I suppose that the number of people who will be having “a good time tonight” merely as an opportunity to party will far outnumber the people who will be contemplative and reflect on the “rockets red glare” that illuminated the star-spangled banner. Barbecue and beer will blow away the bombs bursting in air. But Adams’ pomp and parade did not seem to be an invitation to review the travails that the new country had overcome, but an exhortation to celebrate today, tonight, tomorrow. Should you happen to remember Crispus Attucks, a Black man who is considered to have been the first to die in the Boston Massacre and therefore, the first casualty in the cause of American independence, that would be a bonus. Or remember, as Francis Scott Key wrote in 1814 after the Battle of Fort McHenry, that “No refuge could save the hireling and slave / From the terror of flight, or the gloom of the grave…” When we are wiping the barbecue sauce from our faces, perhaps we might also remember my pool-playing friend, the door gunner from the undeclared war in Vietnam, the man who can still identify a Huey overheard, a sound he remembers from when he rode in its open door and rained down misery onto the jungles below.
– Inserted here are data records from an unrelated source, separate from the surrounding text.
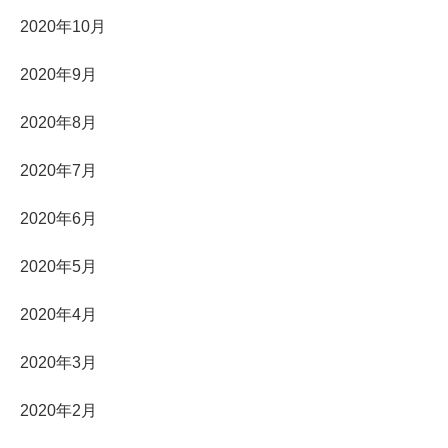
2020年10月
2020年9月
2020年8月
2020年7月
2020年6月
2020年5月
2020年4月
2020年3月
2020年2月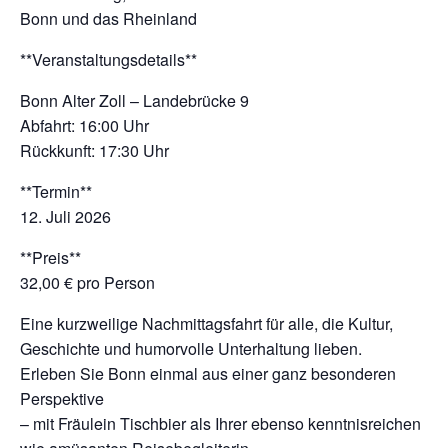
Bonn und das Rheinland
**Veranstaltungsdetails**
Bonn Alter Zoll – Landebrücke 9
Abfahrt: 16:00 Uhr
Rückkunft: 17:30 Uhr
**Termin**
12. Juli 2026
**Preis**
32,00 € pro Person
Eine kurzweilige Nachmittagsfahrt für alle, die Kultur,
Geschichte und humorvolle Unterhaltung lieben.
Erleben Sie Bonn einmal aus einer ganz besonderen
Perspektive
– mit Fräulein Tischbier als Ihrer ebenso kenntnisreichen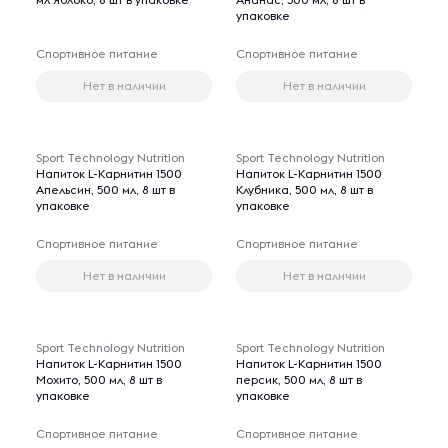
упаковке
Спортивное питание
Спортивное питание
Нет в наличии
Нет в наличии
Sport Technology Nutrition
Sport Technology Nutrition
Напиток L-Карнитин 1500
Напиток L-Карнитин 1500
Апельсин, 500 мл, 8 шт в
Клубника, 500 мл, 8 шт в
упаковке
упаковке
Спортивное питание
Спортивное питание
Нет в наличии
Нет в наличии
Sport Technology Nutrition
Sport Technology Nutrition
Напиток L-Карнитин 1500
Напиток L-Карнитин 1500
Мохито, 500 мл, 8 шт в
персик, 500 мл, 8 шт в
упаковке
упаковке
Спортивное питание
Спортивное питание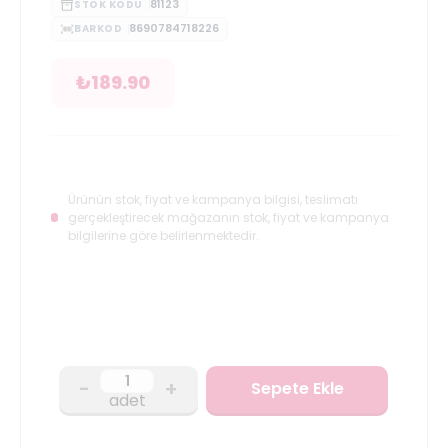
81123
STOK KODU
8690784718226
BARKOD
₺
189.90
Ürünün stok, fiyat ve kampanya bilgisi, teslimatı
gerçekleştirecek mağazanın stok, fiyat ve kampanya
bilgilerine göre belirlenmektedir.
-
+
Sepete Ekle
adet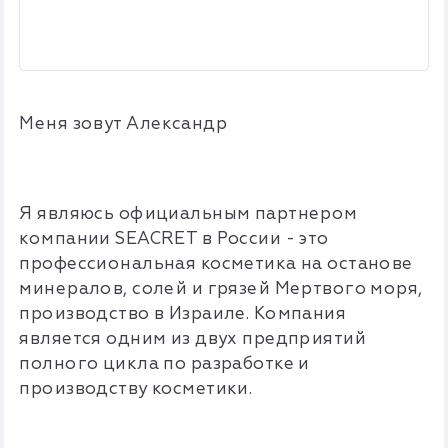
Меня зовут Александр
Я являюсь официальным партнером
компании SEACRET в России - это
профессиональная косметика на останове
минералов, солей и грязей Мертвого моря,
производство в Израиле. Компания
является одним из двух предприятий
полного цикла по разработке и
производству косметики.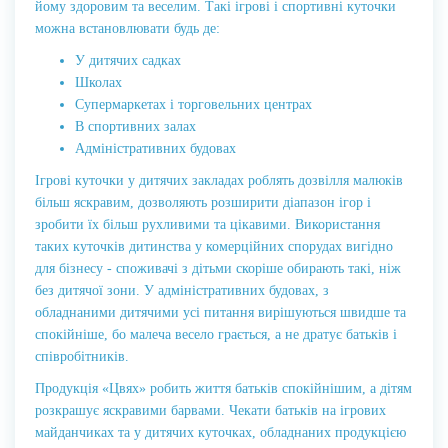
йому здоровим та веселим. Такі ігрові і спортивні куточки
можна встановлювати будь де:
У дитячих садках
Школах
Супермаркетах і торговельних центрах
В спортивних залах
Адміністративних будовах
Ігрові куточки у дитячих закладах роблять дозвілля малюків
більш яскравим, дозволяють розширити діапазон ігор і
зробити їх більш рухливими та цікавими. Використання
таких куточків дитинства у комерційних спорудах вигідно
для бізнесу - споживачі з дітьми скоріше обирають такі, ніж
без дитячої зони. У адміністративних будовах, з
обладнаними дитячими усі питання вирішуються швидше та
спокійніше, бо малеча весело грається, а не дратує батьків і
співробітників.
Продукція «Цвях» робить життя батьків спокійнішим, а дітям
розкрашує яскравими барвами. Чекати батьків на ігрових
майданчиках та у дитячих куточках, обладнаних продукцією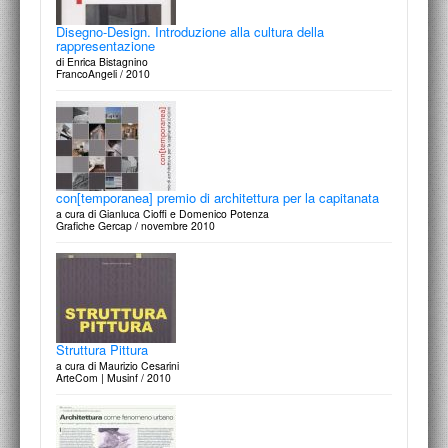
Disegno-Design. Introduzione alla cultura della
rappresentazione
di Enrica Bistagnino
FrancoAngeli / 2010
con[temporanea] premio di architettura per la capitanata
a cura di Gianluca Cioffi e Domenico Potenza
Grafiche Gercap / novembre 2010
Struttura Pittura
a cura di Maurizio Cesarini
ArteCom | Musinf / 2010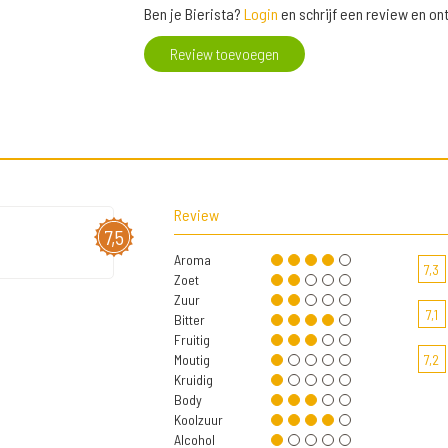
Ben je Bierista?
Login
en schrijf een review en o
Review toevoegen
Review
7,5
Aroma
7,3
Zoet
Zuur
7,1
Bitter
Fruitig
Moutig
7,2
Kruidig
Body
Koolzuur
Alcohol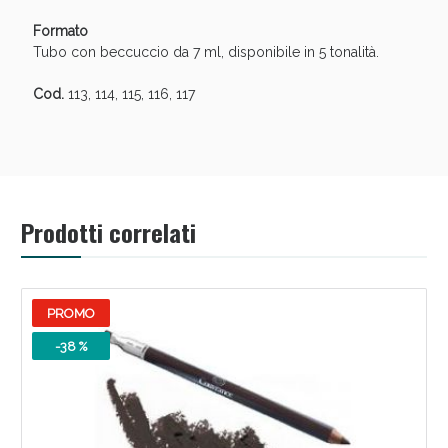
Formato
Tubo con beccuccio da 7 ml, disponibile in 5 tonalità.
Cod.
113, 114, 115, 116, 117
Prodotti correlati
Benessere Intestinale: Sconto fino al 55% valido
oggi!
PROMO
-38 %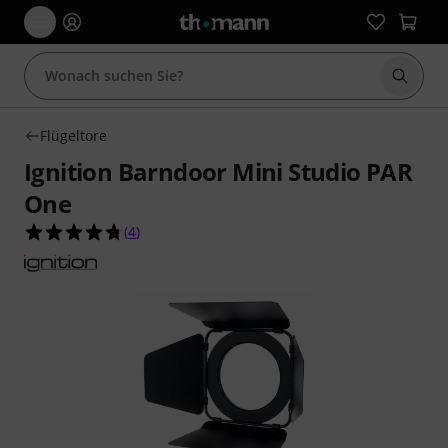
Suche 
Flügeltore
Ignition Barndoor Mini Studio PAR
One
4.8 von 5 Sternen aus 4 Kundenbewertungen
(
4
)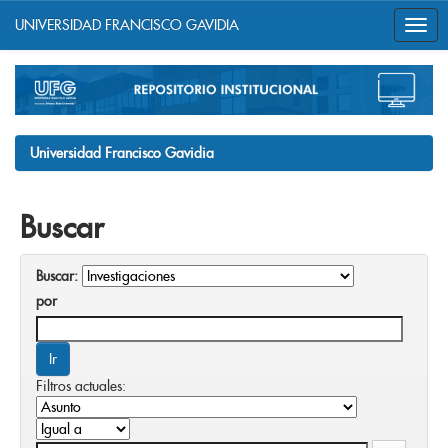
UNIVERSIDAD FRANCISCO GAVIDIA
Skip
navigation
Universidad Francisco Gavidia
Buscar
Buscar:
por
Filtros actuales: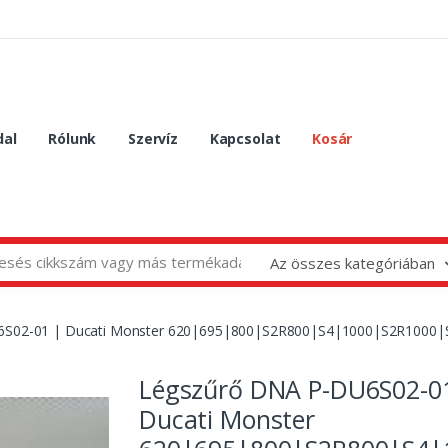
dal
Rólunk
Szervíz
Kapcsolat
Kosár
Az összes kategóriában
6S02-01 | Ducati Monster 620|695|800|S2R800|S4|1000|S2R1000|
Légszűrő DNA P-DU6S02-0
Ducati Monster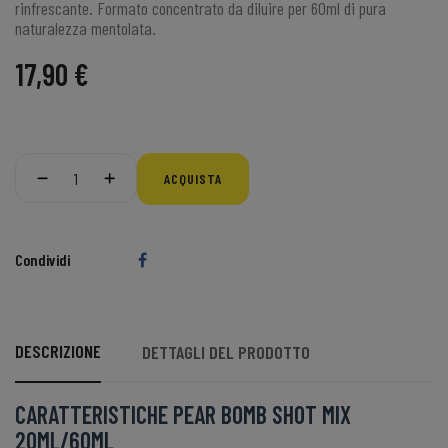
rinfrescante.
Formato concentrato
da diluire per
60ml
di pura
naturalezza mentolata.
17,90 €
ACQUISTA
Condividi
DESCRIZIONE
DETTAGLI DEL PRODOTTO
CARATTERISTICHE PEAR BOMB SHOT MIX
20ML/60ML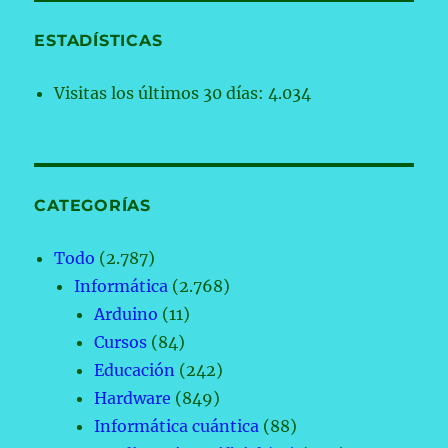
ESTADÍSTICAS
Visitas los últimos 30 días:
4.034
CATEGORÍAS
Todo
(2.787)
Informática
(2.768)
Arduino
(11)
Cursos
(84)
Educación
(242)
Hardware
(849)
Informática cuántica
(88)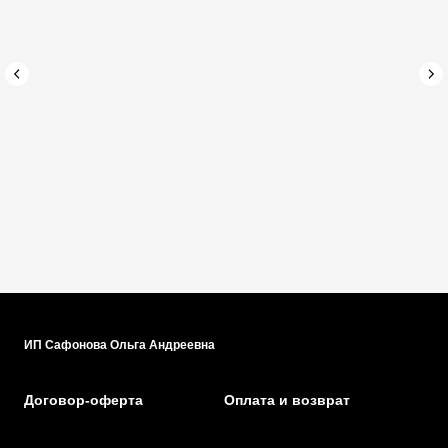
ИП Сафонова Ольга Андреевна
Договор-оферта
Оплата и возврат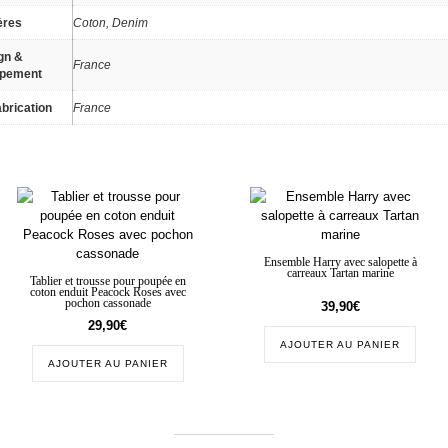
ères
Coton, Denim
gn &
France
ppement
brication
France
Ensemble Harry avec salopette à
carreaux Tartan marine
Tablier et trousse pour poupée en
coton enduit Peacock Roses avec
pochon cassonade
39,90
€
29,90
€
AJOUTER AU PANIER
AJOUTER AU PANIER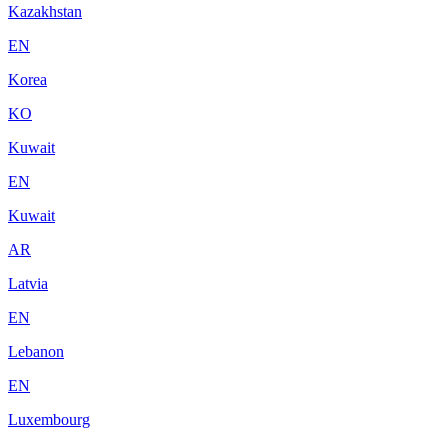
Kazakhstan
EN
Korea
KO
Kuwait
EN
Kuwait
AR
Latvia
EN
Lebanon
EN
Luxembourg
“It’s time to come together, it’s up to you, what’s your pleasure…”
Of course, we do not have to delve so deeply into our memories to find reasons to celebrate. Many people could have died on January 6th, 2021, though it is difficult to accurately ascertain who died as a direct result of the attack. In any case, we can have a small measure of comfort that, given the lethal firepower available to citizens throughout the country, no more damage was done. But we still have some good reasons to celebrate. Despite assurances to the contrary, a deadly virus did not disappear, and turned into a pandemic that killed more than one million humans in this country. Without a commitment to vaccination, more people would have died, and for that, we can be thankful, and celebrate.
“Everyone around the world, come on!”
There was a moment in a book I read when a man watches in horror as his son contemplates an imposing and dangerous jump over a chasm. (I believe the moment was in Christopher Dickey’s memoir of his father’s filming of the novel, “Deliverance.”) The father watches, terrified as the son studies the distance, then completes the terrifying jump. The son was so excited about having succeeded, that he danced in joy on the other edge of death. And perhaps our celebrations this coming week will have that same flavor, that relief that we have survived the leap over the chasm.